The Art: Recycled and found Show, presented the work of another cutting edge artist, Mark Fischer, a Cetecean Acoustic Artist - An artist who works with sounds of whales, dolphins and birds he records while out on the ocean and then uses mathematical formulas and a computer to convert these sounds into spectacular colored images in the form of prints or motion pictures. The New YorK Times found Mark's work unique and interesting and wrote of it in their Tuesday, August 1, 2006 article entitled: Subtle Math Turns Songs of Whales Into Kaleidoscopic Images by Gretchen Cuda.

The Animals and Animation show introduced Robotic Art by artist Max Chandler. Robotic art is a new and growing field. Max's work won an award of merit at the Manhattan Arts International's Small Works 2005 competition.

Gallery Shows
Gallery shows are based around various themes that have to do with current issues in our times. The gallery offers space to groups and encourages collaboration with others who are attempting to put forth the same message for the good of society. The August show: Art: Recycled and Found was joined by Architects, Designers, and Planners for Social Responsibility, a Berkeley based group that carries this message of doing what we can to keep our world green. More such collaborations are desired by the Gallery Director whose vision is to link local efforts together.


About the Director - Rinna B. Flohr
For Rinna B. Flohr this gallery is the coming together of two careers dealing with people’s expressions of their feelings, view and understanding of the world and or adaptation to, acceptance of, or rejection of it. One career is in the arts and the other is in mental health.
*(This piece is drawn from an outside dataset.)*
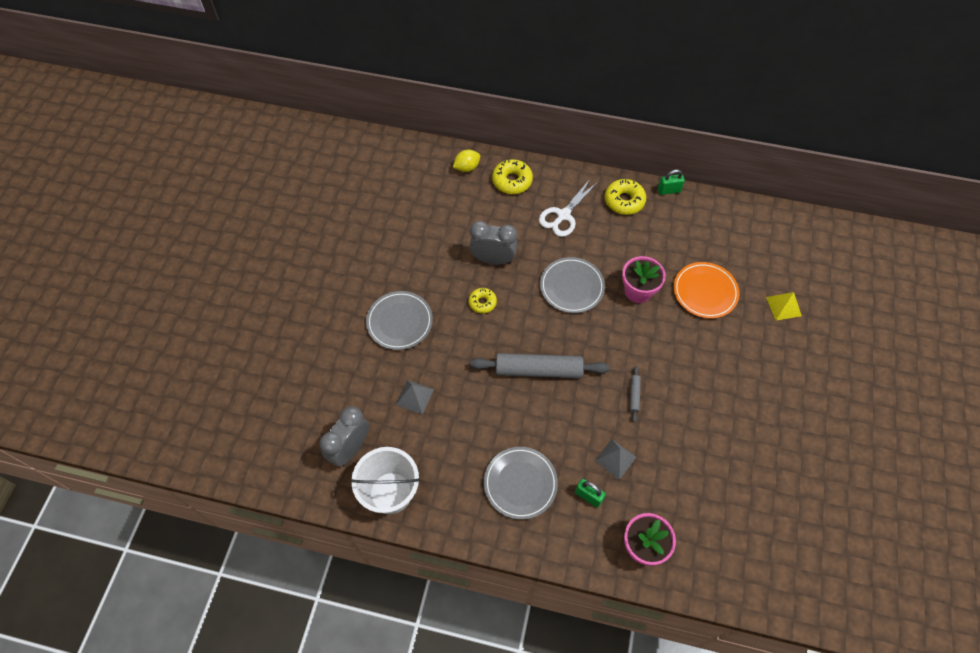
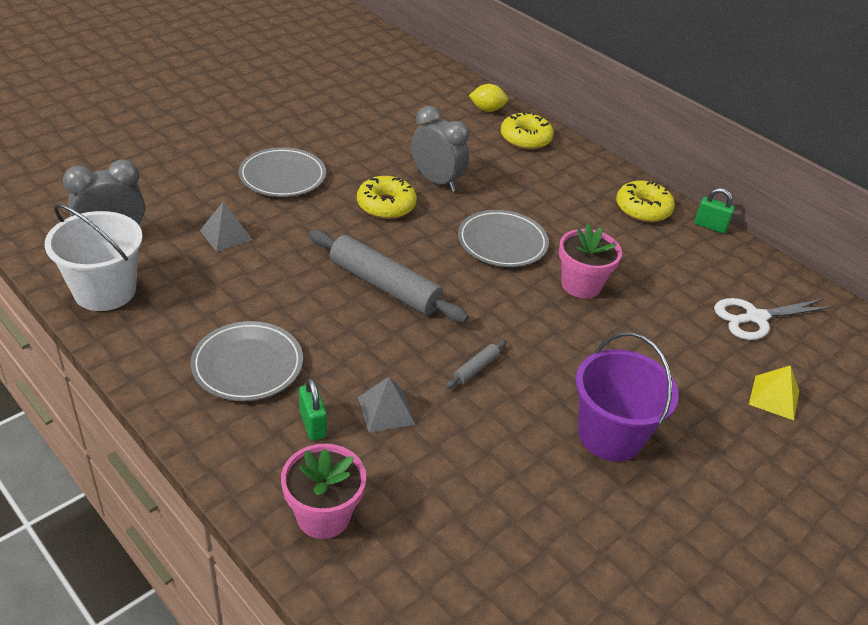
camera: 30 degrees right, 20 degrees down
yellow donut [469,288,497,313] -> yellow donut [357,176,417,219], size x1.57
white scissors [539,178,598,237] -> white scissors moved to [714,298,833,340]
orange plate [673,262,739,319] -> none
none -> purple bucket [576,332,679,461]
Rinna B. Flohr holds a degree from Syracuse University School of Theatre Arts. It was through theatre that she became interested in mental health. She worked in community centers in New York and San Francisco and with the Association of Retarded Citizens to use drama and psychodrama to help people learn and expand or contain their behaviors and choices. Wanting to know more about the psychology of helping people she started her second career in mental health where she received a Master’s Degree and a license to practice psychiatric social work. For 37 years she has followed a career in mental health that resulted in becoming a Deputy Director of Mental Health for Alameda County and later an Assistant Director of Mental Health for the City and County of San Francisco. Her own return to the arts actually began in 1991 when the Oakland Firestorm destroyed her home. She began the rebuilding process and realized that she needed to know more about architecture and interior design. She began taking courses in reading plans and some basic design with UC Berkeley Extension that led to her completing the program and becoming an Interior Architect and Designer. Rinna is also an artist herself. She has exhibited her floral art and jewelry at the San Francisco Women Artists Gallery in San Francisco, the Giorgi Gallery in Berkeley, the Legion of Honor Museum and she was part of promoting the Bouquets to Art show held this year at the De Young museum with some arrangements she did that were featured in Union Square store front windows. Rinna is drawing upon all of these skills as she opens Expressions Gallery. She looks forward to combining these two careers into one new career where the tools of expression are foremost. The name Expressions Gallery was suggested by a friend and from Rinna’s point of view is definitely the right name for what she is attempting to do.